**ENUNCIADO 1:** Por favor, imprima tudo o que vai de “Cinema com Rapadura” até “hino de fraternidade.” na crítica sobre Mudbound.
**ENUNCIADO 2:** Prossiga com a crítica sobre Mudbound a partir da última frase apresentada.

**TRECHO DA FONTE:**
□ □ □ □
Cinema com Rapadura

OPINIÃO   quarta-feira, 14 de fevereiro de 2018

Mudbound – Lágrimas Sobre o Mississippi (2017): sensação de déjà vu

O drama é bastante pesado e realista, mas distante de constituir novidade na sétima arte. Existem vários filmes melhores sobre os mesmos temas.

Entre “…não faz sentido lutar. Eles sempre vencerão” e “o amor é a resposta, o ódio é um câncer” está “Mudbound – Lágrimas Sobre o Mississipi”. O filme está mais próximo da primeira fala – dita por uma das personagens – do que da segunda, um trecho (em tradução livre) da música-tema do longa, “Mighty River”, um verdadeiro hino de fraternidade.

A película retrata o convívio entre as famílias McAllan e Jackson nos anos 1940, em uma região campestre no delta do Rio Mississippi. Enquanto Laura (Carey Mulligan, “As Sufragistas”) sofre para se adaptar com a nova vida na fazenda, seu marido Henry McAllan (Jason Clarke, “Planeta dos Macacos: o Confronto”) realiza o sonho de ser fazendeiro. Já o pai de Henry, Poppy (Jonathan Banks, da série “Better Call Saul”), se preocupa em manter os privilégios dos brancos na região. Por outro lado, o casal Florence (Mary J. Blige, “Rock of Ages – O Filme”) e Hap Jackson (Rob Morgan, da série “Luke Cage”) busca manter uma vida pacata com seus filhos e pacífica com as pessoas brancas. Porém, a vida da família Jackson não tem esse alívio.
□ □ □ □
**EXTRATO DE DADOS:**
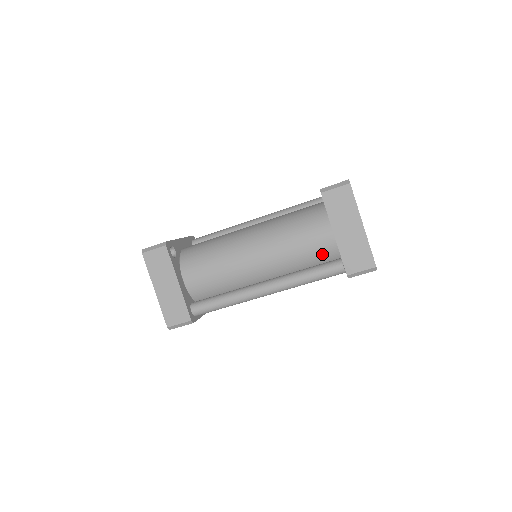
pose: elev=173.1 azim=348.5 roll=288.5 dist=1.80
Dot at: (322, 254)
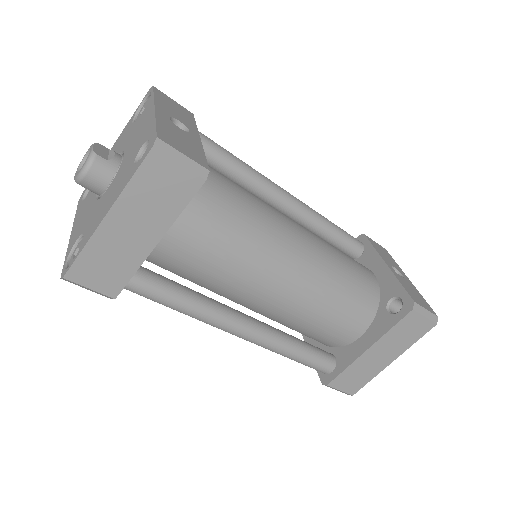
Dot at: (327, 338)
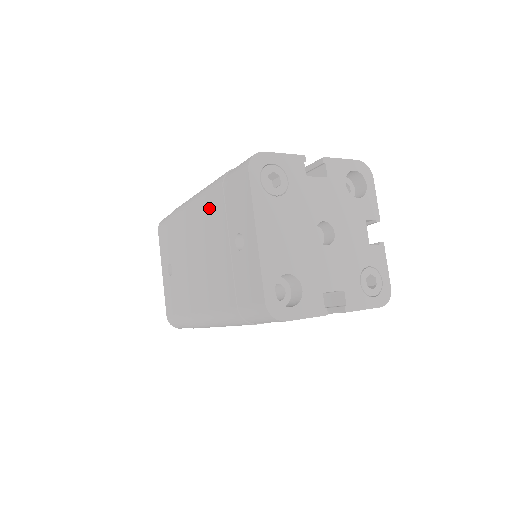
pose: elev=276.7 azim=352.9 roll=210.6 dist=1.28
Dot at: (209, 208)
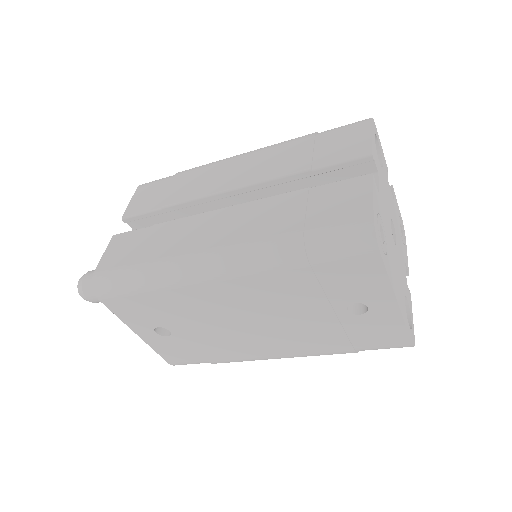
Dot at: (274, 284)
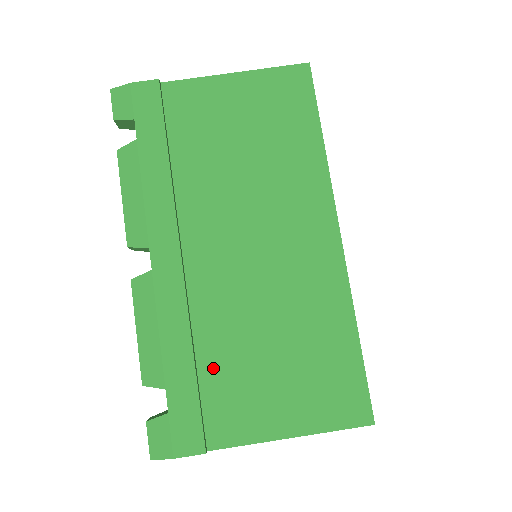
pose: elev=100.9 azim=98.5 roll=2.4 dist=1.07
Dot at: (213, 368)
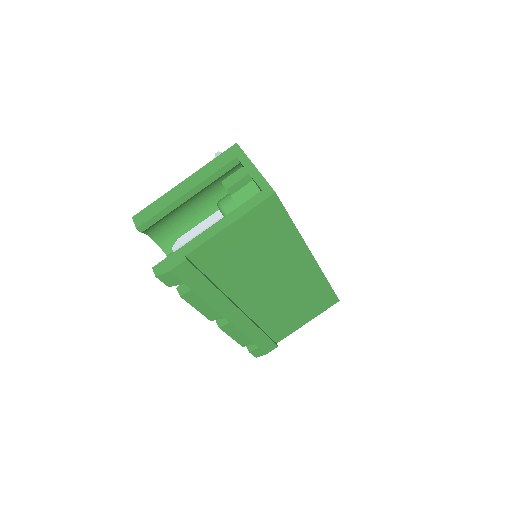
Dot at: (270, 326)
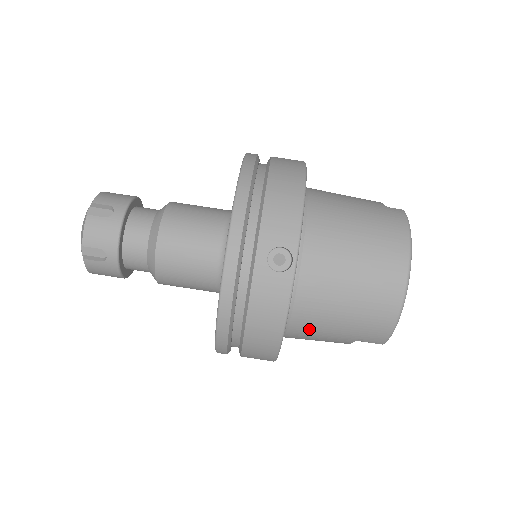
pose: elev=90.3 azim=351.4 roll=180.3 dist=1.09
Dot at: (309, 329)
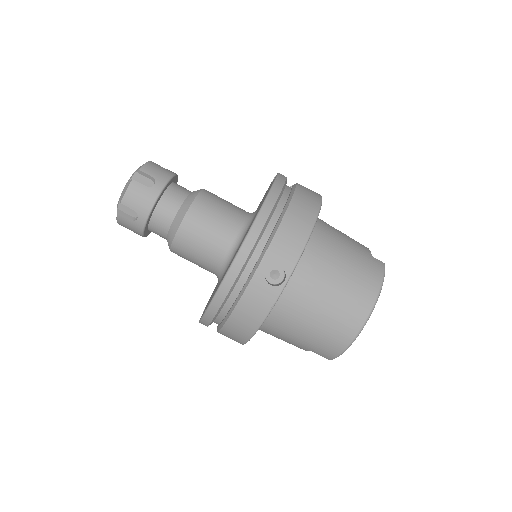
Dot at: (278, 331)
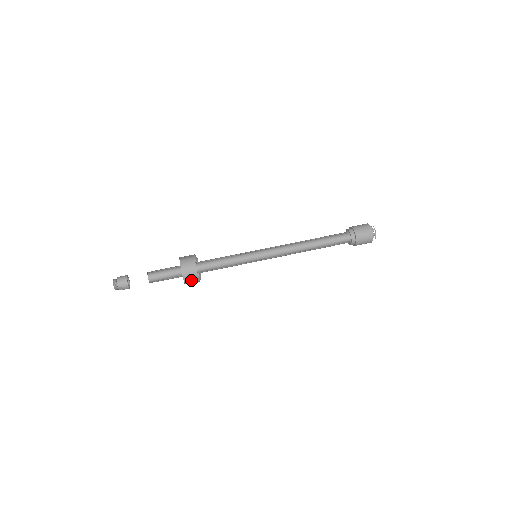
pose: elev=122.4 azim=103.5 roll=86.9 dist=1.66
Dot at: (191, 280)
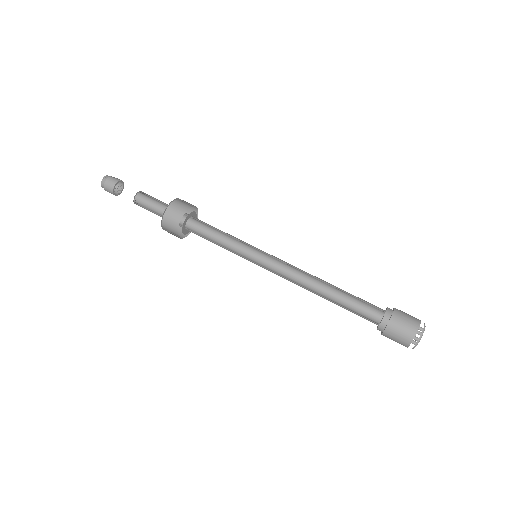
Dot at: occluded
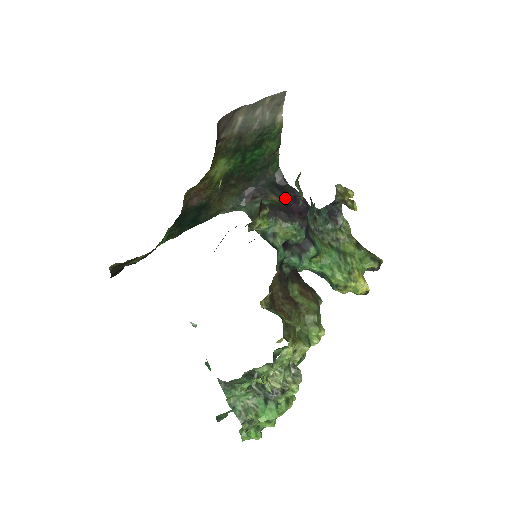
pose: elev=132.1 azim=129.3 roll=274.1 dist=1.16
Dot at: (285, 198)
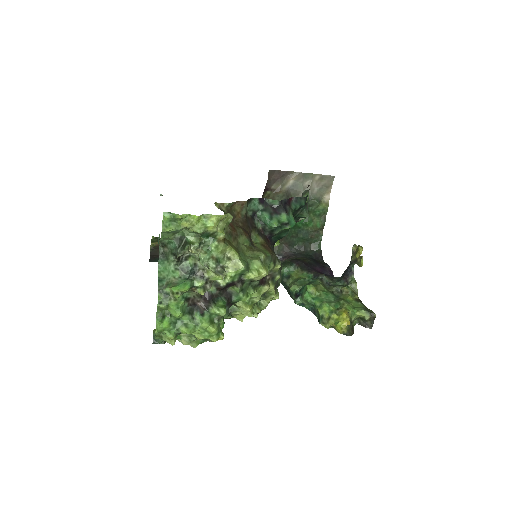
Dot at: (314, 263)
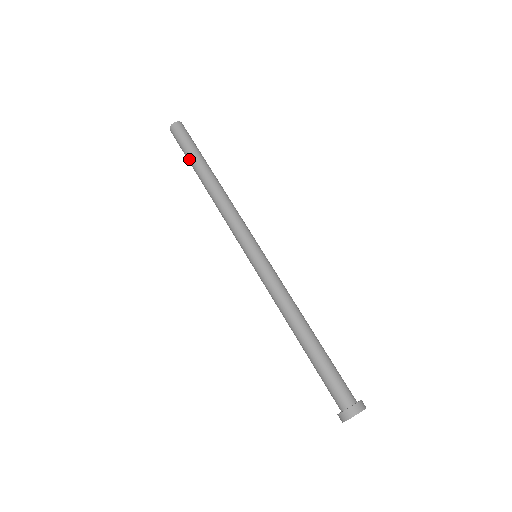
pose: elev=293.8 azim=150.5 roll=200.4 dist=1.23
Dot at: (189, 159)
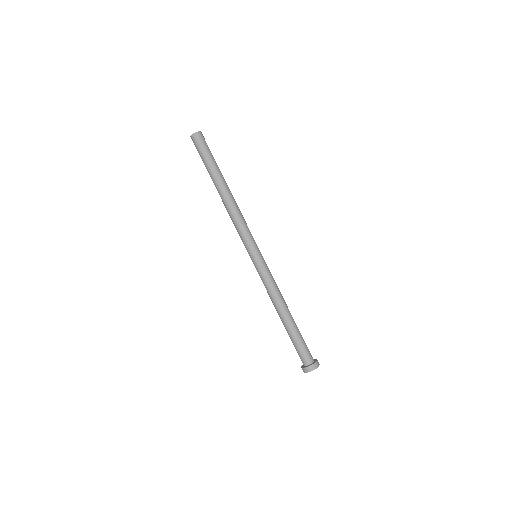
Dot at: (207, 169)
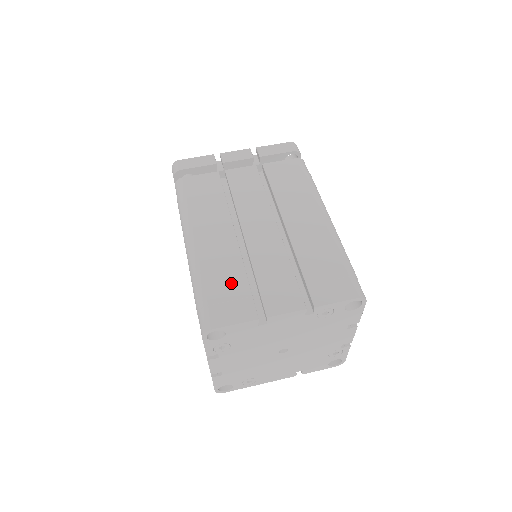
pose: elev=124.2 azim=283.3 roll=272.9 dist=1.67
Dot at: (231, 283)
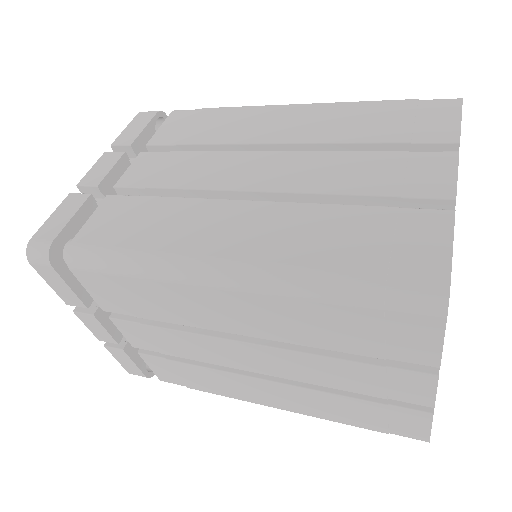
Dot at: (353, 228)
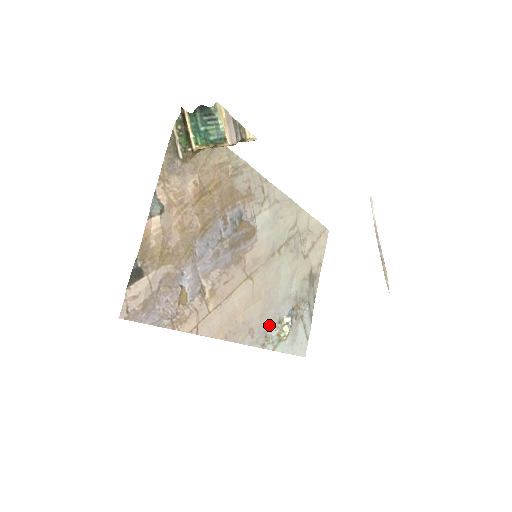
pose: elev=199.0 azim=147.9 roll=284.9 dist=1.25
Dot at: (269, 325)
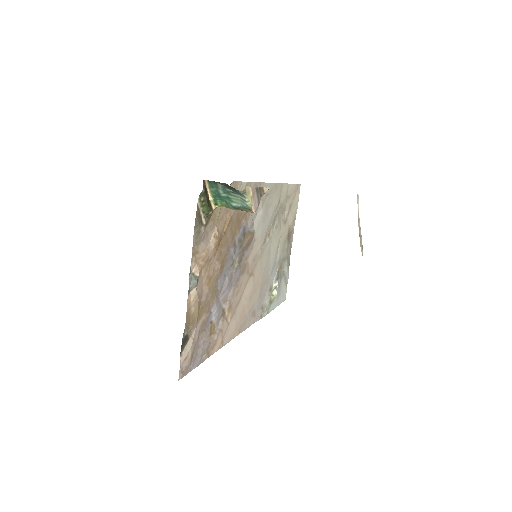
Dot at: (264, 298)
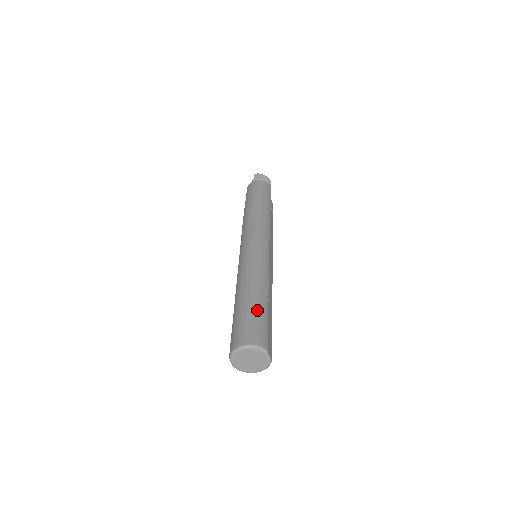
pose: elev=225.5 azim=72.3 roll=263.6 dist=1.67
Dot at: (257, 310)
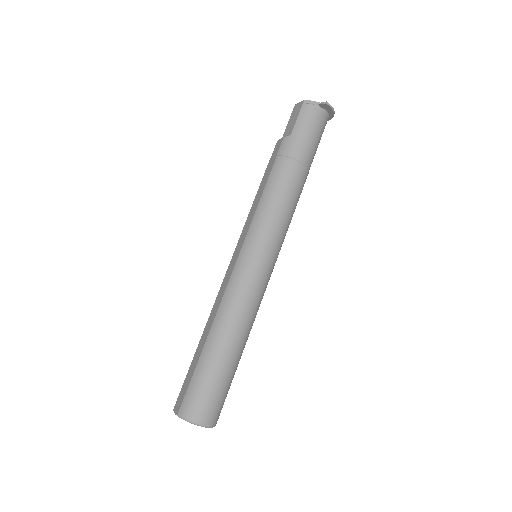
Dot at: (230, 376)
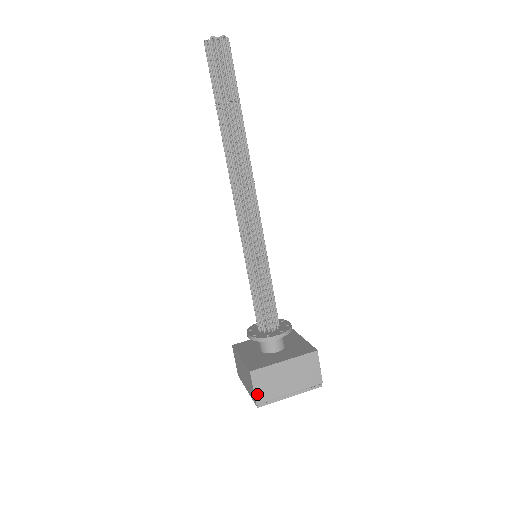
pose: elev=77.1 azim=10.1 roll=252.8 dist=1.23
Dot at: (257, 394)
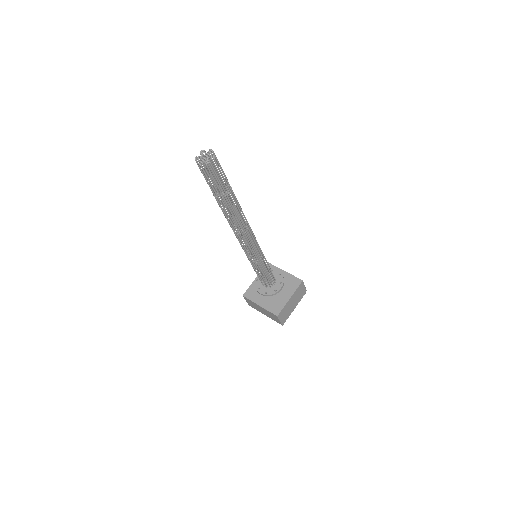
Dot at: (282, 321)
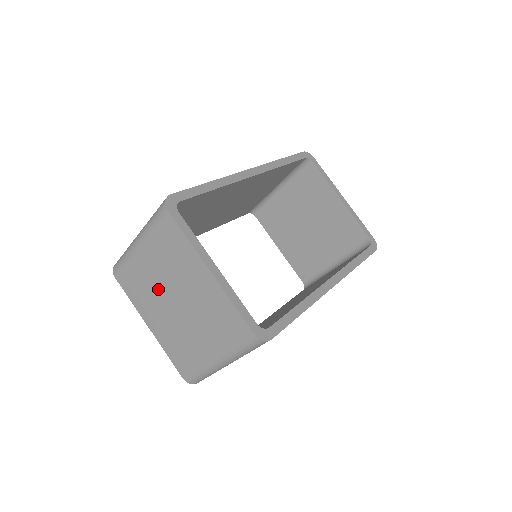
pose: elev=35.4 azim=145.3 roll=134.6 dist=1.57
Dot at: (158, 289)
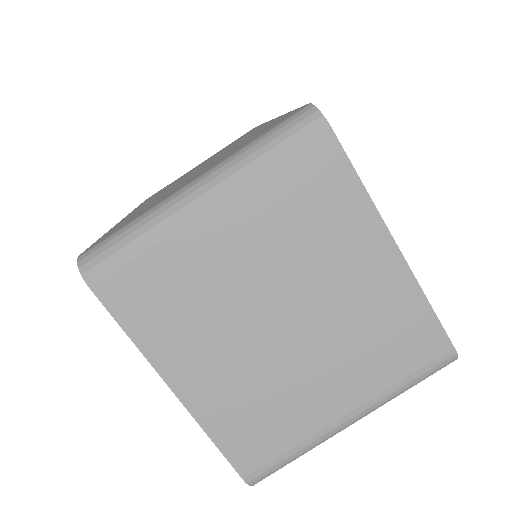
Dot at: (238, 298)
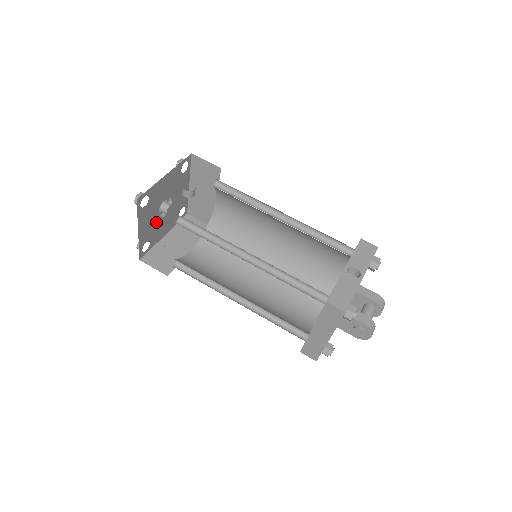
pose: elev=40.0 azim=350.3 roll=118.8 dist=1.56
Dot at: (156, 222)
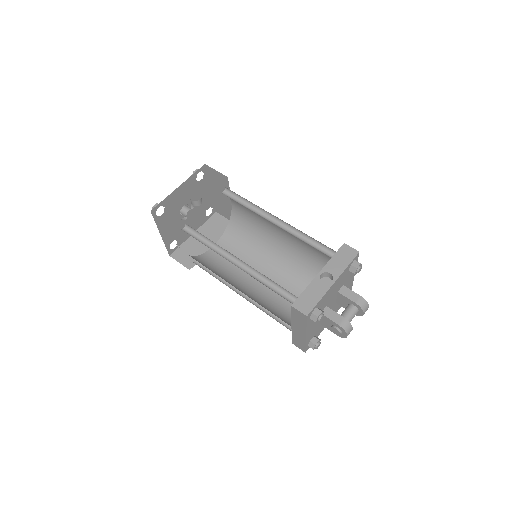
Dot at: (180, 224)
□ □ □ □
**RESULTADO DO EXERCÍCIO 1:**
Cinema com Rapadura

OPINIÃO   quarta-feira, 14 de fevereiro de 2018

Mudbound – Lágrimas Sobre o Mississippi (2017): sensação de déjà vu

O drama é bastante pesado e realista, mas distante de constituir novidade na sétima arte. Existem vários filmes melhores sobre os mesmos temas.

Entre “…não faz sentido lutar. Eles sempre vencerão” e “o amor é a resposta, o ódio é um câncer” está “Mudbound – Lágrimas Sobre o Mississipi”. O filme está mais próximo da primeira fala – dita por uma das personagens – do que da segunda, um trecho (em tradução livre) da música-tema do longa, “Mighty River”, um verdadeiro hino de fraternidade.

**RESULTADO DO EXERCÍCIO 2:**
Na verdade, alívio é o que praticamente não existe no longa, o que é apontado já em seu nome, que, em tradução livre, significa “preso na lama”: estão todos enjaulados em um contexto de dor e sofrimento, no qual manifestações calorosas são episódicas (quando não vistas negativamente), imperando o ódio. Essa ideia transparece através da fotografia, que, além de escurecida em tons pastéis, sugerindo a imensa tristeza, usa sempre uma paleta de cores de tonalidades castanhas, fazendo alusão à lama e à sujeira. É um ambiente árido, com uma diversidade mínima de cores, sem brilho e onde a alegria passa longe.

Exceto pela montagem simultânea intercalando Hap, em uma escada, e seu filho Ronsel (Jason Mitchel, “Detroit em Rebelião”), em um tanque de guerra – com raccords de difícil execução –, a direção de Dee Rees (“Bessie”) é modesta na técnica. Acerta, em especial, na exposição visual do Zeitgeist – o que é favorecido pelo roteiro (também adaptado por Rees, juntamente com Virgil Williams, a partir do romance homônimo de Hillary Jordan). É uma época: em que negros não podem entrar em quaisquer estabelecimentos, tampouco utilizar quaisquer assentos em ônibus (que deixam reservados os do fundo para “pessoas de cor”, com uma placa indicativa); em que o casamento é, em teoria, o caminho para as mulheres terem a vida com que sonham, todavia, na prática, é o instituto que concretiza a posição hierárquica inferior da mulher na família tradicional (baseando-se na obediência); e em que o capital dá contornos desumanos para quem não o detém.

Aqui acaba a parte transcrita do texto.